═════ Data for this exercise

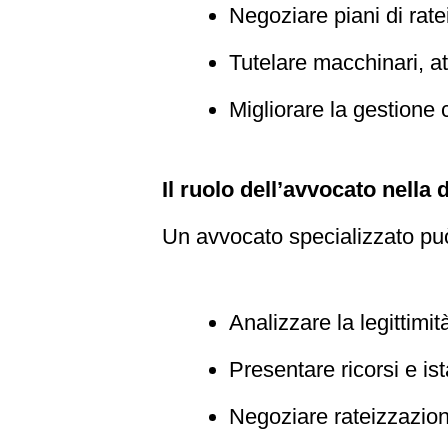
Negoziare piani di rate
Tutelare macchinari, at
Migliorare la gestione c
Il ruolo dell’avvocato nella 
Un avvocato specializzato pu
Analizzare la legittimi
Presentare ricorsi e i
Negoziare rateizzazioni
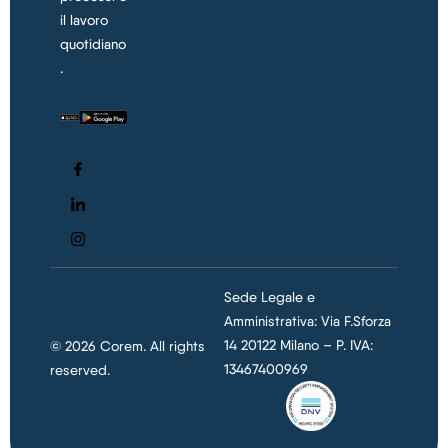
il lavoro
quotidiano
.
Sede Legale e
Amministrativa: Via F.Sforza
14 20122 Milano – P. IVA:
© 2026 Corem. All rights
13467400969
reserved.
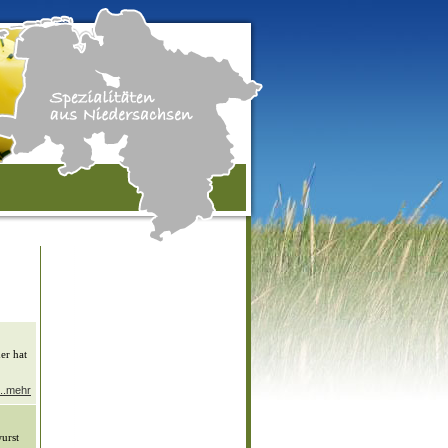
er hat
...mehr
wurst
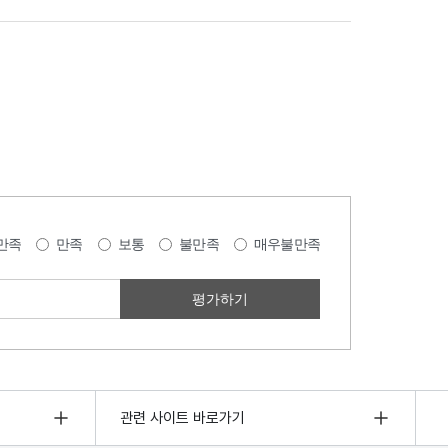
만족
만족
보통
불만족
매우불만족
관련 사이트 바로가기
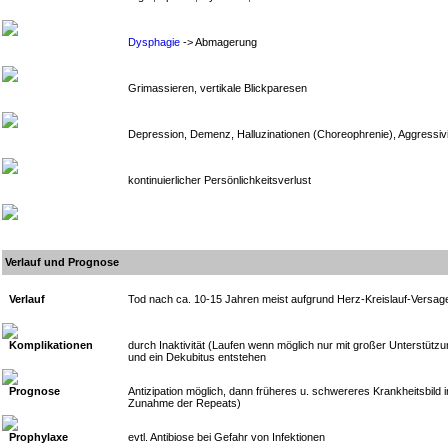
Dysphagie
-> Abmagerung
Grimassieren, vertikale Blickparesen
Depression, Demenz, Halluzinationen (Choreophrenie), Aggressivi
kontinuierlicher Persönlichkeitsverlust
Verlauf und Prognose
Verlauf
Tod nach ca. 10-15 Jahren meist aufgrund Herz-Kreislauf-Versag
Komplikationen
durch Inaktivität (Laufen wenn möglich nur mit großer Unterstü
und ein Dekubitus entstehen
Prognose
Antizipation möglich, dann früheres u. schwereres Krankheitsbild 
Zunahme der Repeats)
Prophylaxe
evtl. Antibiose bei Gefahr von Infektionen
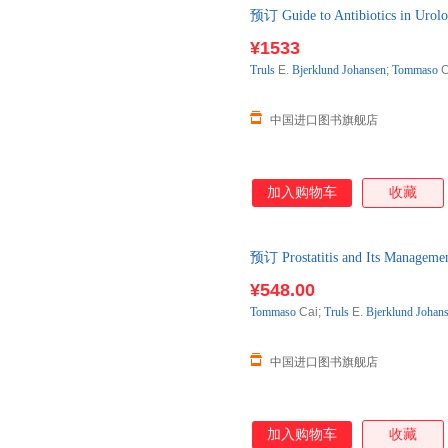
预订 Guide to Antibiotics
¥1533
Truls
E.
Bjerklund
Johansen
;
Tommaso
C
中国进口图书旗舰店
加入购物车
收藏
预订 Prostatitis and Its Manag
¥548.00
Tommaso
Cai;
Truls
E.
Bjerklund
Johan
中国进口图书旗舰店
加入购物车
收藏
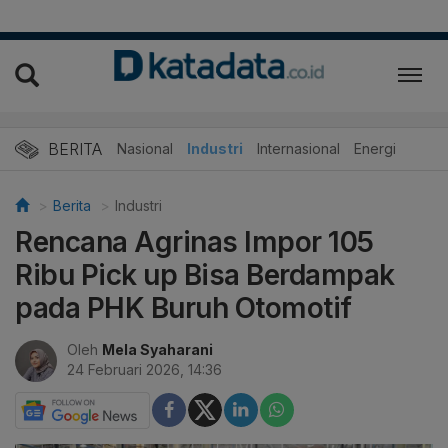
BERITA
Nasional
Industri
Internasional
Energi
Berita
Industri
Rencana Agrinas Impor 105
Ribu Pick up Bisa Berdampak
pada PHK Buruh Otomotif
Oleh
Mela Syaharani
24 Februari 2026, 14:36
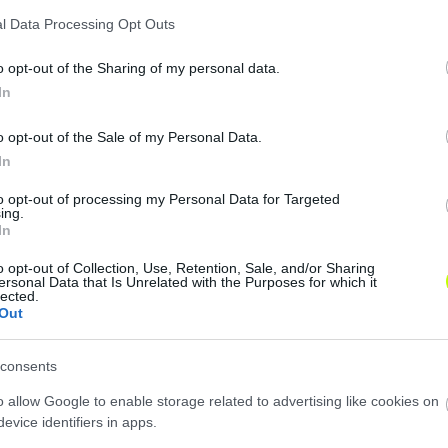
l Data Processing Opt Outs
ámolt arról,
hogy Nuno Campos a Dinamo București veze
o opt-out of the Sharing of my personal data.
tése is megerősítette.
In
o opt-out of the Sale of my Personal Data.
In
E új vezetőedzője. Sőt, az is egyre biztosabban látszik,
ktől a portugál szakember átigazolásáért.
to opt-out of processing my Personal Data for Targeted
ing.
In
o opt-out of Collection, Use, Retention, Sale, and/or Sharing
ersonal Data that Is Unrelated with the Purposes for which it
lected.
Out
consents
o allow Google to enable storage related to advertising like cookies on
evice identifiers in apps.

══════════
═════ Data for this exercise

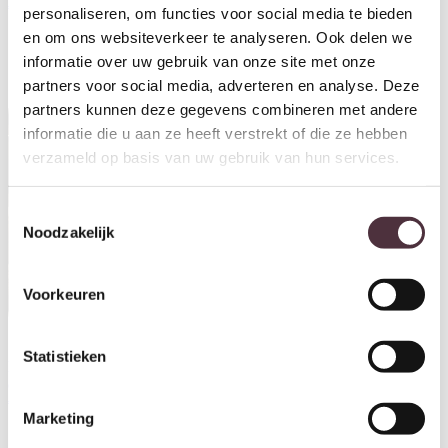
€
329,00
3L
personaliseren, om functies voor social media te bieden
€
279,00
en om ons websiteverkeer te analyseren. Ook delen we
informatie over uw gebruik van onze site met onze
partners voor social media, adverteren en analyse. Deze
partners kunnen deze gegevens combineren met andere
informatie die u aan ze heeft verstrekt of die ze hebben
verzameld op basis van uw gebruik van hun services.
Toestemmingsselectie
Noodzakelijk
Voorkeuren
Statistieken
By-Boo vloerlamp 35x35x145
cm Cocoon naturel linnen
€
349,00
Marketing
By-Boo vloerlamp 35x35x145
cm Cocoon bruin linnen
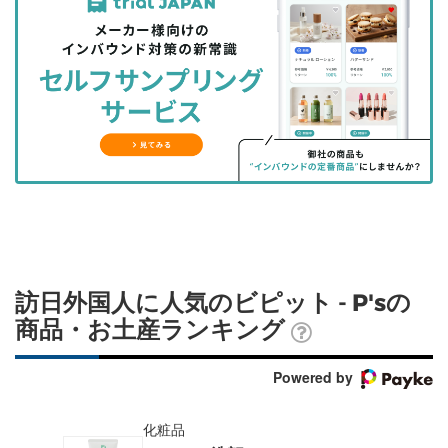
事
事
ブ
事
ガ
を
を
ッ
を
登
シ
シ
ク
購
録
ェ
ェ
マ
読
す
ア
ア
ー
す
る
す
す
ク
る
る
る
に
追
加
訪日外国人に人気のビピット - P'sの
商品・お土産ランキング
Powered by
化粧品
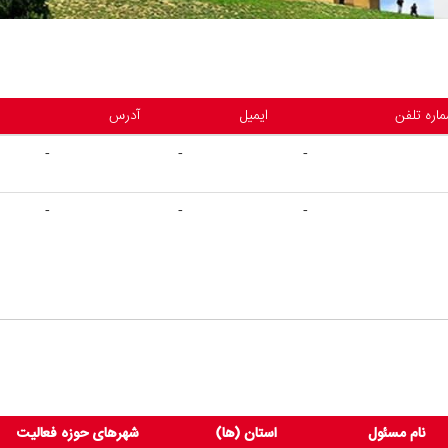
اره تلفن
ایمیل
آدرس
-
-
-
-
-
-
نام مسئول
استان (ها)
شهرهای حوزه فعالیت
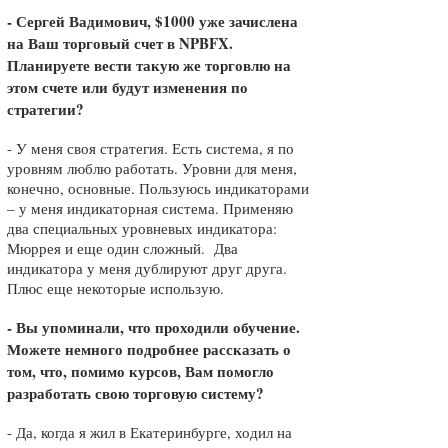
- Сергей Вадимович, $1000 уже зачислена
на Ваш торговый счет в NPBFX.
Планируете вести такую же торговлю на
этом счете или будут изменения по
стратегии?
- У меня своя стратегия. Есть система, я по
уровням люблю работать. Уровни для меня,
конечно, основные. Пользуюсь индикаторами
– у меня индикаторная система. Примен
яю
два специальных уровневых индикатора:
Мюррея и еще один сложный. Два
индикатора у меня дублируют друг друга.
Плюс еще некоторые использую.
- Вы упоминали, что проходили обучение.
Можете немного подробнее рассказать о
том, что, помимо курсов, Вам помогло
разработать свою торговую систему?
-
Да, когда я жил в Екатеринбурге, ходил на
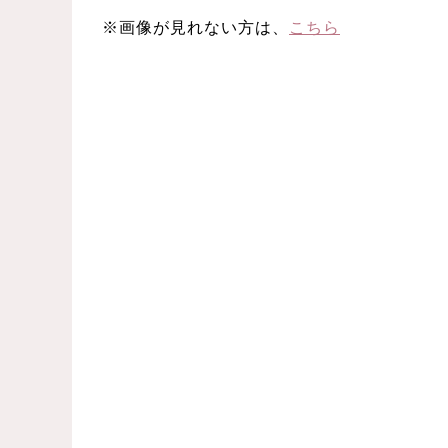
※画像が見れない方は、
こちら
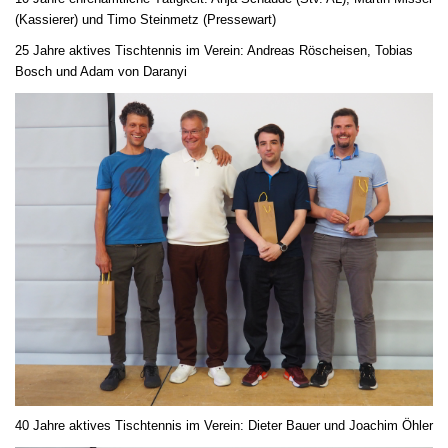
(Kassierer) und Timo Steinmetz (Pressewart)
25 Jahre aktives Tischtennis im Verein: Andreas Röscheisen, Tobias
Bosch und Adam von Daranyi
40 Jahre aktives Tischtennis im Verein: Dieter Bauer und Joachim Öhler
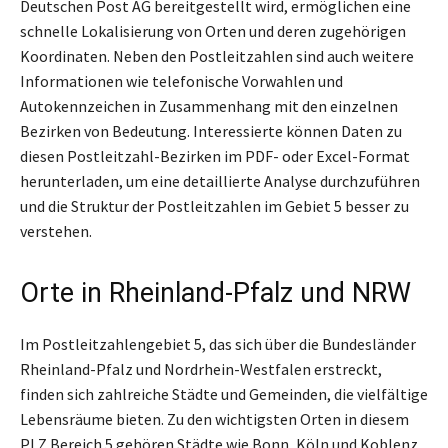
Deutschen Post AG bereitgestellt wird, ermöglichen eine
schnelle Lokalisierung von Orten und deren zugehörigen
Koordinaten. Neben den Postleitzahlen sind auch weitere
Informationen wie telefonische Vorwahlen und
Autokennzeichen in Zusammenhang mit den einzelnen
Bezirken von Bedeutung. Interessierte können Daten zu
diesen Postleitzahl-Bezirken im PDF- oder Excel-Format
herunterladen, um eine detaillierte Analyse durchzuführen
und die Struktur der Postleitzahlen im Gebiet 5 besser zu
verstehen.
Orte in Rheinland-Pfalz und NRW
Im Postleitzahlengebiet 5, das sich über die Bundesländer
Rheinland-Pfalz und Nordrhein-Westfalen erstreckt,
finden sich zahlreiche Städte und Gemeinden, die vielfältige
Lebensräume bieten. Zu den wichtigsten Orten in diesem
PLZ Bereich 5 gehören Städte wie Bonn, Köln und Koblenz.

══════════
═════ Data for this exercise

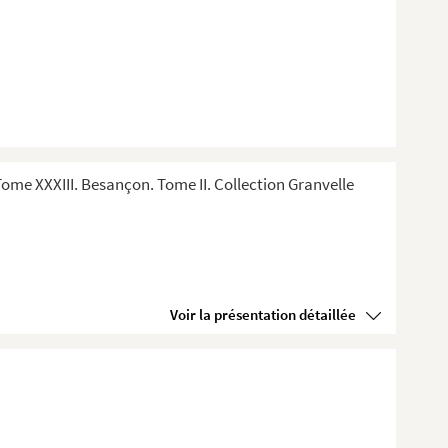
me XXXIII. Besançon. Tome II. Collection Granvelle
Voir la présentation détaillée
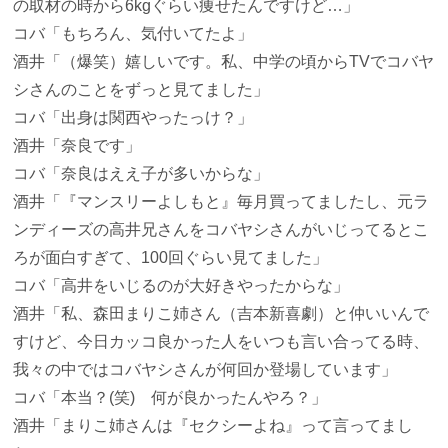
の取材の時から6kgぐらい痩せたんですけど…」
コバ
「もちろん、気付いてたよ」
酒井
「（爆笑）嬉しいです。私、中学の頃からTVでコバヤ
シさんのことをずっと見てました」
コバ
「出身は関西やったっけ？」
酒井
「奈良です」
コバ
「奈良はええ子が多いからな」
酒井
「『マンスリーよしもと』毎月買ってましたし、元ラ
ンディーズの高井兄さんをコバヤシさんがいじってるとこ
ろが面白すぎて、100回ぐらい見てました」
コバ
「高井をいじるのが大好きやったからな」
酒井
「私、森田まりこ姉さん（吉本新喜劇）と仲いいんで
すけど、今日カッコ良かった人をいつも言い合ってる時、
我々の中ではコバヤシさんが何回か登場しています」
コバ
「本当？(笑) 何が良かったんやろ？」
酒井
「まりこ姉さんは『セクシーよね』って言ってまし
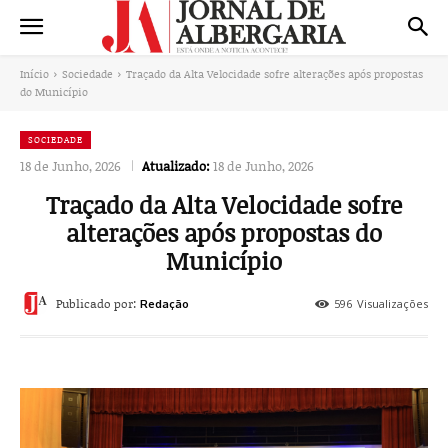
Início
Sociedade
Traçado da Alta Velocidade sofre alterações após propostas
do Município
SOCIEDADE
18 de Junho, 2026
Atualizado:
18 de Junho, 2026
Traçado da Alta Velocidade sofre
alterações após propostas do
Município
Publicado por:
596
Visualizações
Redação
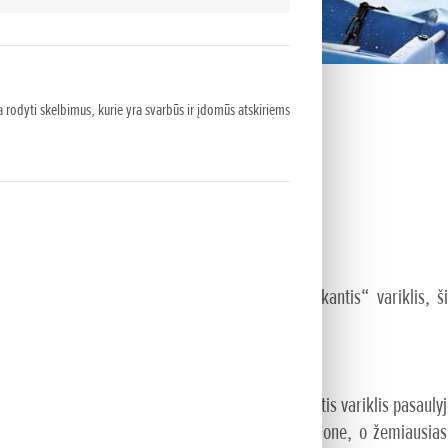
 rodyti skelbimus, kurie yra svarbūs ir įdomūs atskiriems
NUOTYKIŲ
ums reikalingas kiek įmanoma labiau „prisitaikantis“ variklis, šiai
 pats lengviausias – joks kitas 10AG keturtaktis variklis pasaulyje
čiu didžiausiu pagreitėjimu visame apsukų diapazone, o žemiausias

══════════

Based on the records above, count the lines in which "variklis" occurs and provide only the number.

2